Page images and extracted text
++++++++++
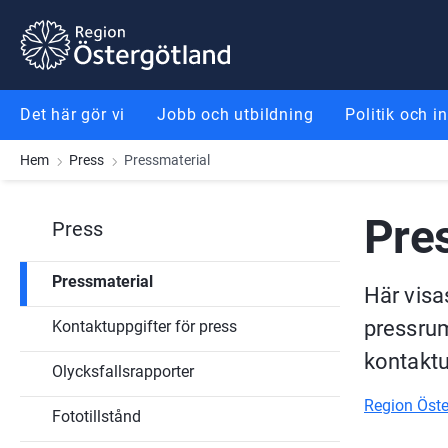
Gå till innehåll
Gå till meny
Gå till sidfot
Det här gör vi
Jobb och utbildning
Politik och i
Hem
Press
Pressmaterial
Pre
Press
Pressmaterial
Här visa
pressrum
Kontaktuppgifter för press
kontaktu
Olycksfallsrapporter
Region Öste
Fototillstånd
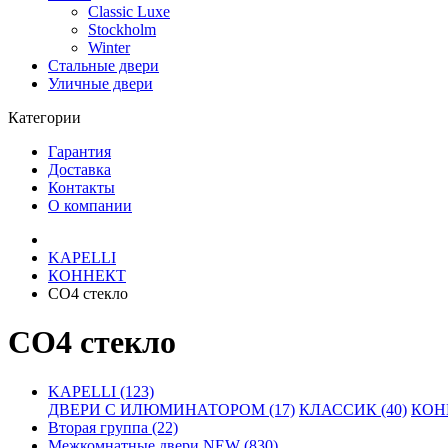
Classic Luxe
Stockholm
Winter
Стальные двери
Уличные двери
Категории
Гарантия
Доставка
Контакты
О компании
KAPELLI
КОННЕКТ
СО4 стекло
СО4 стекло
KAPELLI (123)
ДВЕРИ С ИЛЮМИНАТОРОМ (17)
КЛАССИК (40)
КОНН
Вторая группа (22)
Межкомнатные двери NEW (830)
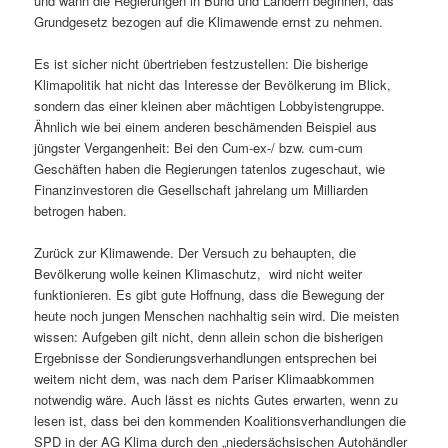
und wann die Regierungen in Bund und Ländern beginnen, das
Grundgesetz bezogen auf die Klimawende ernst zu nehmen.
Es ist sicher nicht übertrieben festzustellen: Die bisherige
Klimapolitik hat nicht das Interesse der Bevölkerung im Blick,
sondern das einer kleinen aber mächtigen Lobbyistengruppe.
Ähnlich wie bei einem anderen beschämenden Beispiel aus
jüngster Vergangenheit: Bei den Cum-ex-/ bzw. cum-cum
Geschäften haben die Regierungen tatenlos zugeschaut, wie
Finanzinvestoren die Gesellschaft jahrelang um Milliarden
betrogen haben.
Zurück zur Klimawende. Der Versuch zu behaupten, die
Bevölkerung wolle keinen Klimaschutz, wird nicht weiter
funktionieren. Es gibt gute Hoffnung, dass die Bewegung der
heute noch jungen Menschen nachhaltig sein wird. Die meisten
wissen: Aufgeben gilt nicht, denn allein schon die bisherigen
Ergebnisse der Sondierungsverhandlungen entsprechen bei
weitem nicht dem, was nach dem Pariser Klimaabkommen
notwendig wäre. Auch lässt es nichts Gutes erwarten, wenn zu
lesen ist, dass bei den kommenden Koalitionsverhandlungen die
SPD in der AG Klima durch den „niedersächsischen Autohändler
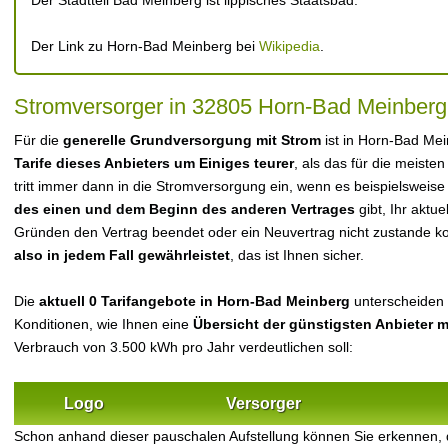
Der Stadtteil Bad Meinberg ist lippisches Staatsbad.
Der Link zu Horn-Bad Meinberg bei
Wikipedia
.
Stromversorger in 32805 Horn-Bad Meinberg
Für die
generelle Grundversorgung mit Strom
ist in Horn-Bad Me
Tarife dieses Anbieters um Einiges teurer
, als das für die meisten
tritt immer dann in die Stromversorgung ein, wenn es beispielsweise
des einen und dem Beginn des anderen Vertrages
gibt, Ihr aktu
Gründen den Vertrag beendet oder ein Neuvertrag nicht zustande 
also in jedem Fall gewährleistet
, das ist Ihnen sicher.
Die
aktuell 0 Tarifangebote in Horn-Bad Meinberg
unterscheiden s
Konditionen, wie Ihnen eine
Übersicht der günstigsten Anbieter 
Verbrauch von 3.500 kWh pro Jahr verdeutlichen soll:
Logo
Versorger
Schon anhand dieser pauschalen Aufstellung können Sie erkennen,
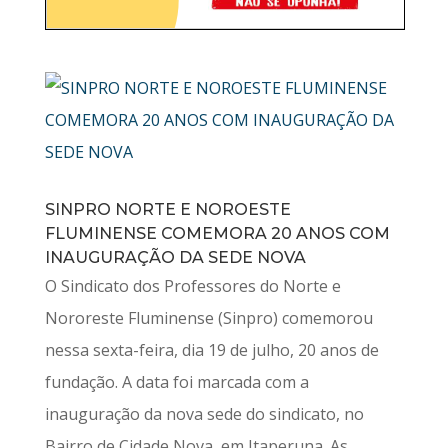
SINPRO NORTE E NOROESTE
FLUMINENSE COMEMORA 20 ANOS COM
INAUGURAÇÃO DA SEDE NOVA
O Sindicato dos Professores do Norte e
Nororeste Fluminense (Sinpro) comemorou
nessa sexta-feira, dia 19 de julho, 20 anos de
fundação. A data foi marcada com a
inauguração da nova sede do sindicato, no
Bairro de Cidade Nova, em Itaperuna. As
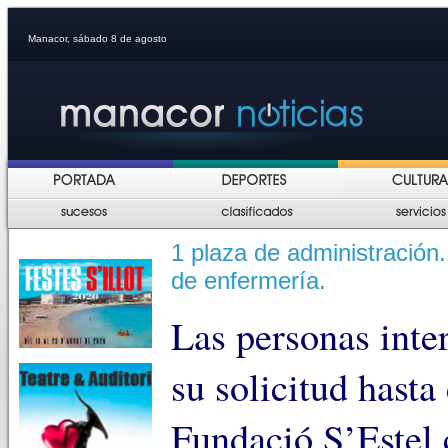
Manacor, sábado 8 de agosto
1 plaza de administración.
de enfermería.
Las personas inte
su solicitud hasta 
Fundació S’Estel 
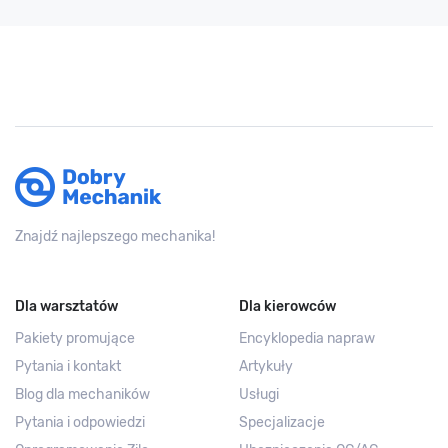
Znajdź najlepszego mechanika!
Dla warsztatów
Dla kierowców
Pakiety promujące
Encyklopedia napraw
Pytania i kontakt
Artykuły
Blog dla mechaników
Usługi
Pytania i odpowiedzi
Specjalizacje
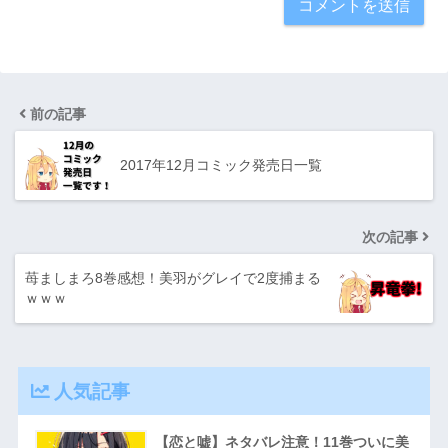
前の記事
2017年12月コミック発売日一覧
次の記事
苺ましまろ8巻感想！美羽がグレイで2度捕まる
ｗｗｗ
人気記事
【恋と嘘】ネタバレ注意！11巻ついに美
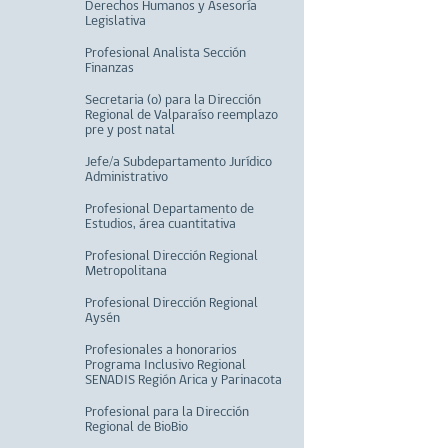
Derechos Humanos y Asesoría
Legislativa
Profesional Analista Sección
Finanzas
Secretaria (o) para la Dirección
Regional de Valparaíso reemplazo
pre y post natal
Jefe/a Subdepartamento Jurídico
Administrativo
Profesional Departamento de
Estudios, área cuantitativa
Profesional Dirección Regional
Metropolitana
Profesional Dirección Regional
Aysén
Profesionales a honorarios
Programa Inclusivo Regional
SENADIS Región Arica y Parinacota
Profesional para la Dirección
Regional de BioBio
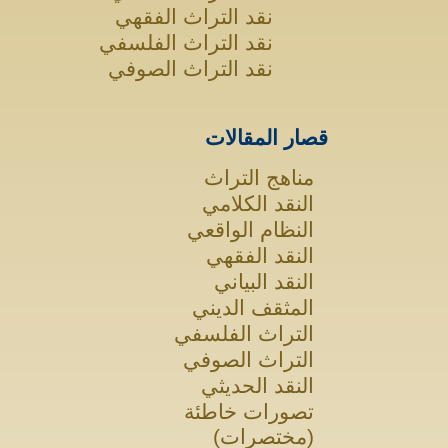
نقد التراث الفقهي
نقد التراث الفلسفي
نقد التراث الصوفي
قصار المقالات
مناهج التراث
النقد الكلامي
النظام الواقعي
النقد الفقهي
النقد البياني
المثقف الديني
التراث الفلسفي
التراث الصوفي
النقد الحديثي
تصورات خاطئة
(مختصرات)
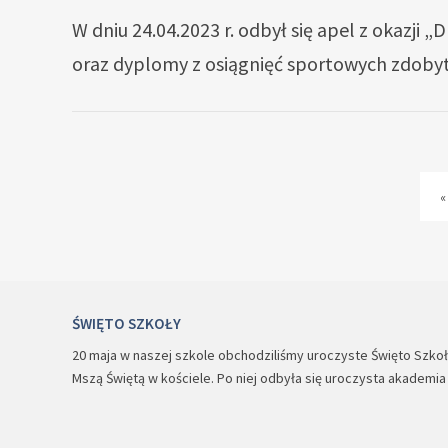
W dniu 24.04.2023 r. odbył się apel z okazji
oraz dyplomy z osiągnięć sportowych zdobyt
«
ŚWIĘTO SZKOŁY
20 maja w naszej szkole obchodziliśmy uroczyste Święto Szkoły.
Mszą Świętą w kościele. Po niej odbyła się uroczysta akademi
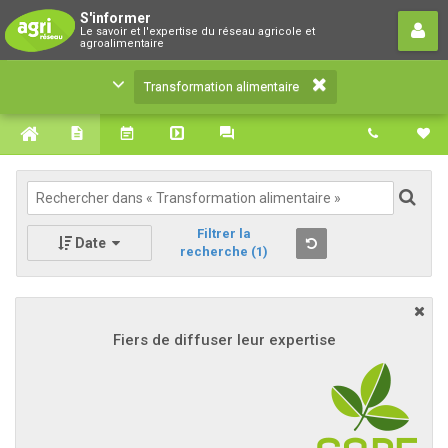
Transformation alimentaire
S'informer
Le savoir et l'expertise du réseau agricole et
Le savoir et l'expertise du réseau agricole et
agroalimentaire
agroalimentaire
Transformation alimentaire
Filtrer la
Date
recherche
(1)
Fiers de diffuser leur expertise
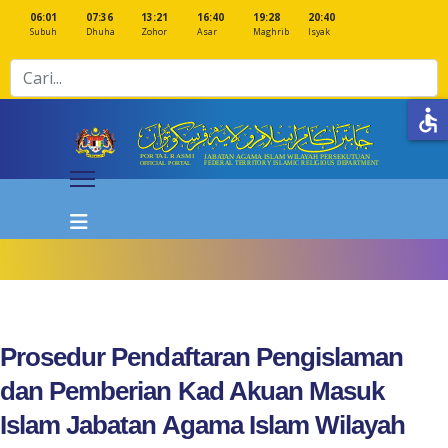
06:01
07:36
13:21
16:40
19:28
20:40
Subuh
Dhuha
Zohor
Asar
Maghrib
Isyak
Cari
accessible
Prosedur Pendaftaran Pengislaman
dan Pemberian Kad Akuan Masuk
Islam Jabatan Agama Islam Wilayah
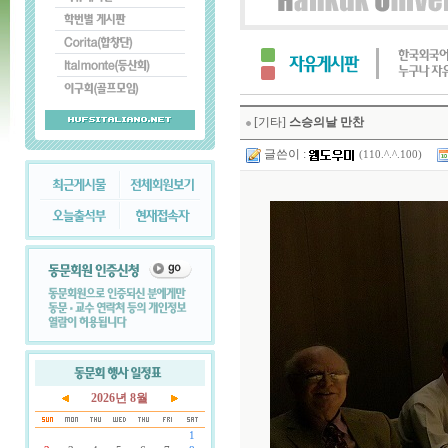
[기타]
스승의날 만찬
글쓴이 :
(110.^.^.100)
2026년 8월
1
++++++++++
What is being asked: The line containing "Grundgesetz bezogen auf" marks the end: copy exactly every line from the start of the records up to and including it, leaving out the pictures.

Output for this exercise:
Gå till innehåll
Gå till meny
Gå till sidfot
Det här gör vi
Jobb och utbildning
Politik och i
Hem
Press
Pressmaterial
Pre
Press
Pressmaterial
Här visa
pressrum
Kontaktuppgifter för press
kontaktu
Olycksfallsrapporter
Region Öste
Fototillstånd
Classic Luxe
Stockholm
Winter
Стальные двери
Уличные двери
Категории
Гарантия
Доставка
Контакты
О компании
KAPELLI
КОННЕКТ
СО4 стекло
СО4 стекло
KAPELLI (123)
ДВЕРИ С ИЛЮМИНАТОРОМ (17)
КЛАССИК (40)
КОНН
Вторая группа (22)
Межкомнатные двери NEW (830)
und wann die Regierungen in Bund und Ländern beginnen, das
Grundgesetz bezogen auf die Klimawende ernst zu nehmen.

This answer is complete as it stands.